-- start of PAGE EXCERPT --

CeDell Davis
The Horror of It All
Fat Possum/Epitaph 80315-2

Early in his career, John Lee Hooker frequently recorded with just him and his electric guitar (and his stomping foot). No band could keep up with the irregular rhythms and peculiar guitar lines of the Hook, the reasoning went. Until now, I never heard anybody who could use such unorthodox rhythm, timing, tuning and soloing with the same effect as Hooker. Then came CeDell Davis. If ever a man needed likewise to be left alone by his producers, it’s him. And on this release, that’s just what happens.

I’m not suggesting he sounds like Hooker; he’s nowhere near as bass-heavy, and his use of a slide (a kitchen knife, actually) immediately sets him off. But like the early Hooker, Davis is often perceived as out of tune, out of time, his music seen as somehow unskilled, accidental. But check out "Chicken Hawk." Those thumping, turning, hollow-sounding guitar notes that bob up throughout the song — how can anyone believe he does that by accident? And this is before we even get to the nasty solo passage.

-- end of PAGE EXCERPT --
-- start of RAW DATA --

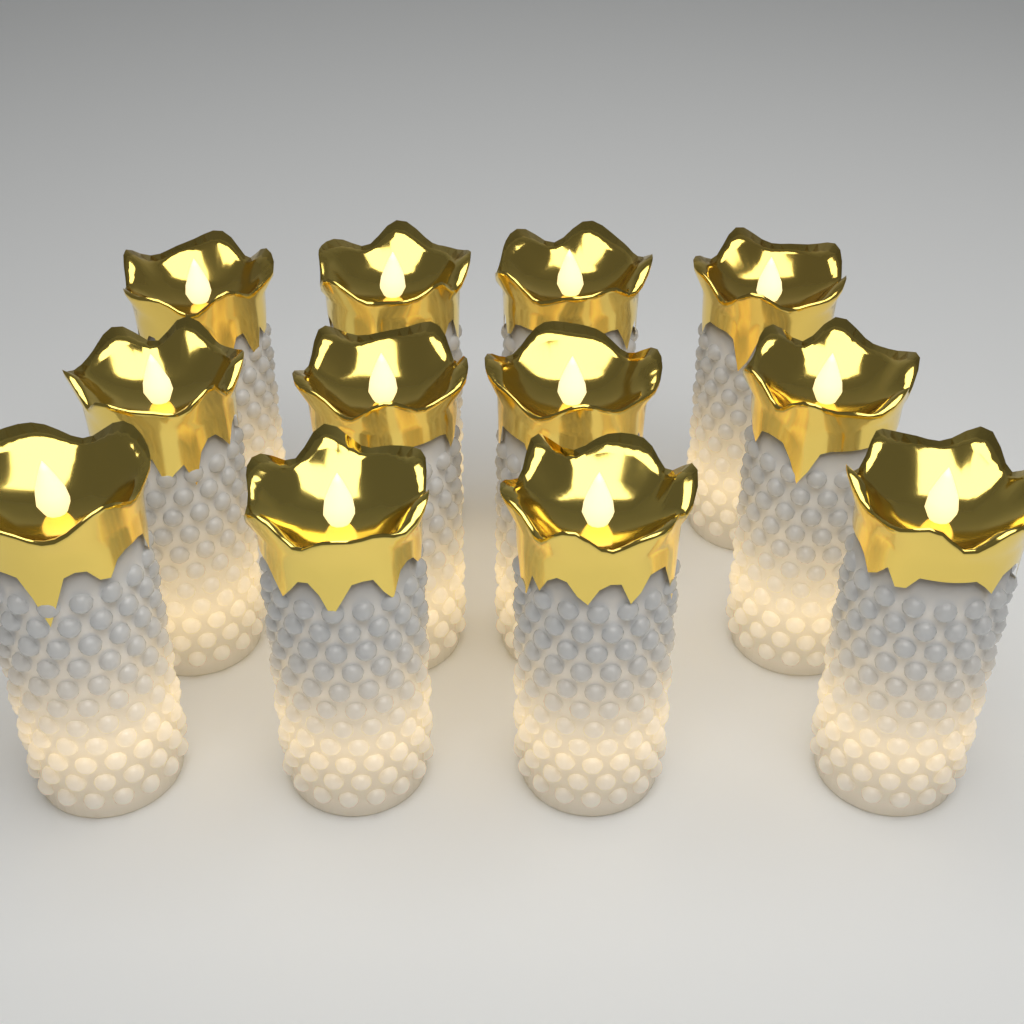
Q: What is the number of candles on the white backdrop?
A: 12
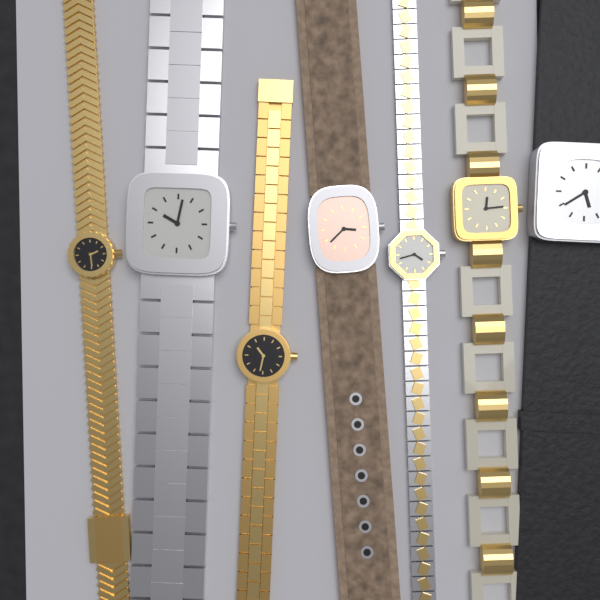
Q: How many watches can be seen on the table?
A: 7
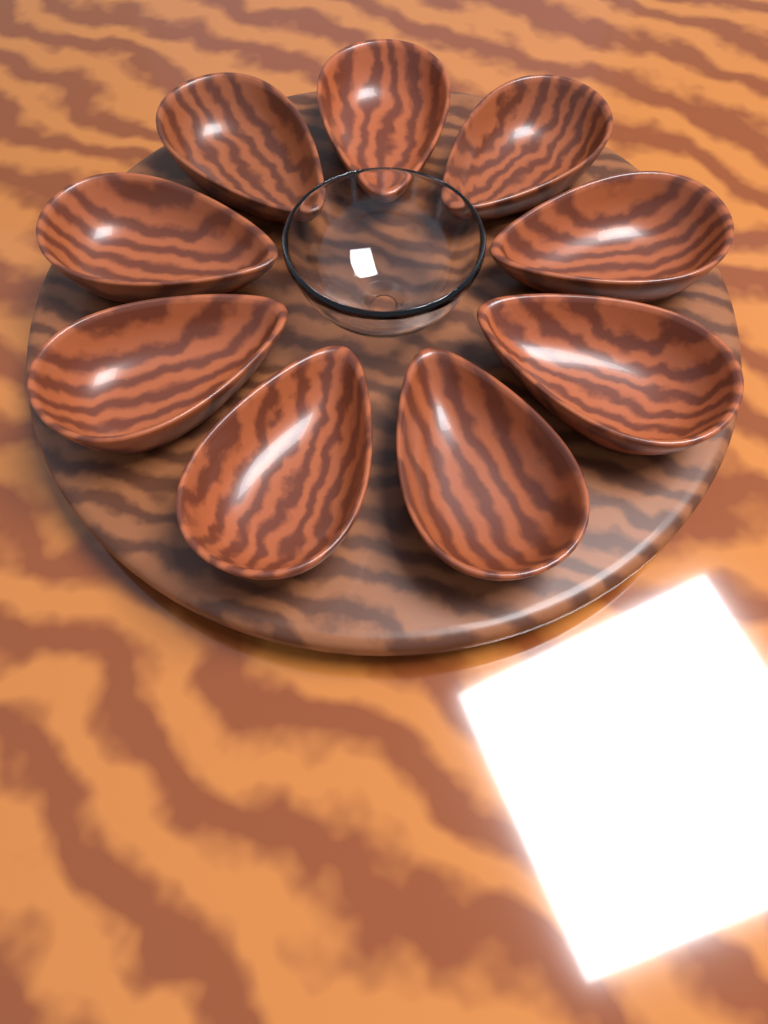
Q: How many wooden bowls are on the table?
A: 9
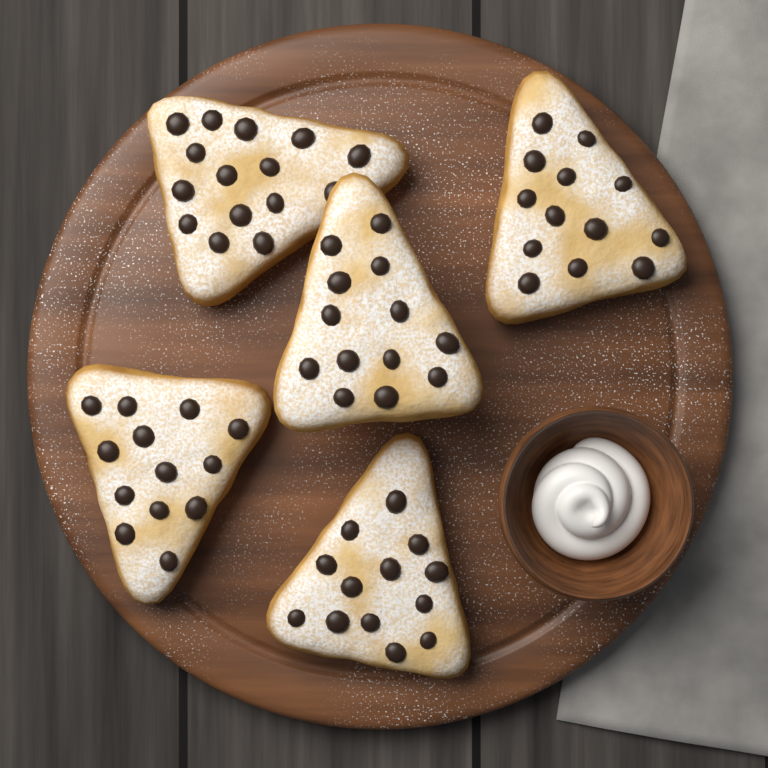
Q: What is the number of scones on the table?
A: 5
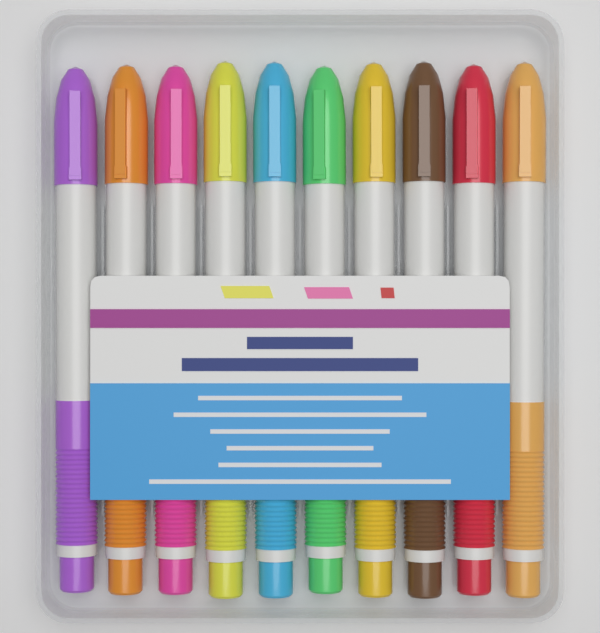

-- end of RAW DATA --

__WHAT TO WORK ON__:
(a) Pick out every row that contains the string "many", treating uppercase and lowercase as different.
(b) Carry on the CeDell Davis review from the point where it ends.
These rows are unrelated to the CeDell Davis review.

__EXERCISE ANSWERS__:
(a)
Q: How many watches can be seen on the table?
Q: How many wooden bowls are on the table?

(b)
No, it’s apparent from the opening "Coon Can Mattie," with its halting, deliberate country intro, and, soon, Davis’s running-at-the-mouth vocals, that we are in the presence of a man who speaks his own language. He’ll make you want to speak it too.

There’s his crawlin’ kingsnake take on "Keep on Snatchin’ It Back"; the way he expresses "The Horror" more with instrument than with voice; the two guitars (the second by the redoubtable Kenny Brown) moving through the song as resolutely and remorsefully as flood waters moving down the Delta … well, you get the idea.

Davis is one of a long line of bluesmen who used such unorthodox techniques to expand the boundaries of the music and give themselves their own unique voice. And if you ask me, CeDell Davis, more than anyone else today, lets us feel close to the original source of the blues.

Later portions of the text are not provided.